Kevlar został przez przypadek wynaleziony w laboratoriach firmy DuPont. Polimer jest dziełem amerykańskiej chemiczki polskiego pochodzenia – Stephanie Kwolek. Dzisiaj, aramid jest jednym z najważniejszych i najbardziej rozpoznawalnych włókien sztucznych, jakie kiedykolwiek otrzymano. Opatentowany w 1974 roku materiał wykorzystywany jest obecnie w postaci włókien i mat w produkcji wielu przedmiotów, w tym m.in. hełmów ochronnych, kamizelek kuloodpornych czy nart.
Kevlar jest lekki (ponad 5 razy lżejszy od stali) i zachowuje swoje właściwości w zakresie temperatur od -200°C do 245°C. Nie przewodzi prądu elektrycznego i charakteryzuje go niska przewodność cieplna. Przy zetknięciu z ogniem Kevlar nie topi się i nie kapie, ale ulega rozkładowi do temperatury około 500°C, bez wydzielania substancji toksycznych. Włókna ulegają degradacji na skutek działania promieni ultrafioletowych, które są składnikiem promieniowania słonecznego. Dlatego są rzadko stosowane na zewnątrz bez osłony przed działaniem promieni słonecznych. Ma również tendencje do wchłaniania wilgoci.
Ubranie specjalne FHR 008 MAX PL polskiego producenta Brandbull / KZPT są świetnym przykładem zastosowania włókien aramidowych i wzmocnienia newralgicznych punktów kurtki i spodni kevlarem. Tkanina zewnętrzna to:
75% Meta-aramid,
23% Para-aramid,
2% Włókna antystatyczne
Taka tkanina przeszła pozytywnie po 20 cyklach prania testy na:
-ograniczone rozprzestrzenianie płomienia,
-rozciąganie po działaniu promieniowania cieplnego,
- rozciąganie,
- rozdzieranie,
- niezwilżalność ciekłych substancji chemicznych.

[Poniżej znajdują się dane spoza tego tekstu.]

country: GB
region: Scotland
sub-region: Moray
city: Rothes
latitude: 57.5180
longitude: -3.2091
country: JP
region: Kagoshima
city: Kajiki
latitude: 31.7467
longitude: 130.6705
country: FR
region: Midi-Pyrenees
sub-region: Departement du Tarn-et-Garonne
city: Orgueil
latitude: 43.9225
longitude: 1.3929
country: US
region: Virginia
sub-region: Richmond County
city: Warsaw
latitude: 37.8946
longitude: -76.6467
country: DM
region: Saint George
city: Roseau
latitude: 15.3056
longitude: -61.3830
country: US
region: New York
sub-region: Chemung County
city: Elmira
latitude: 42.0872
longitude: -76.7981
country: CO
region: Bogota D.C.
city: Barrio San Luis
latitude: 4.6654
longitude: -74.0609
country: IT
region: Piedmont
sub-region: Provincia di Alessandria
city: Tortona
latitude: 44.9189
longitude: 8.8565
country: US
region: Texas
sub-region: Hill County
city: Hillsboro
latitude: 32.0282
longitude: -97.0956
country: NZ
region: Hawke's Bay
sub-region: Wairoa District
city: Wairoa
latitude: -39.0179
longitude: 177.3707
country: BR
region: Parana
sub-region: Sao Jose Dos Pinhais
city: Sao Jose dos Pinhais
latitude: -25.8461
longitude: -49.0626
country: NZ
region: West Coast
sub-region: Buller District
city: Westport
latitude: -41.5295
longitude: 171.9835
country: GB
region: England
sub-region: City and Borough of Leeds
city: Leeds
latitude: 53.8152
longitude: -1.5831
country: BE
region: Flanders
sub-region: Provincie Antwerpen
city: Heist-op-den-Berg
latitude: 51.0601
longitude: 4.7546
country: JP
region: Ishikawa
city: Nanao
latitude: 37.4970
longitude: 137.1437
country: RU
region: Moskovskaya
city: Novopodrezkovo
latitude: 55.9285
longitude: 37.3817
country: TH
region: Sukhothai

Na łokciach i kolanach zastosowano dodatkowe wzmocnienia 100% Kevlar chroniące stawy łokciowe i kolanowe wraz z wkładami amortyzującymi nacisk. Dolne krawędzie mankietów i nogawek oraz pionowe szwy w dolnej części nogawek po wewnętrznej stronie również zostały wykończone lamówką 100% Kevlar. Patki kieszeni wykończone uchwytami 100% Kevlar.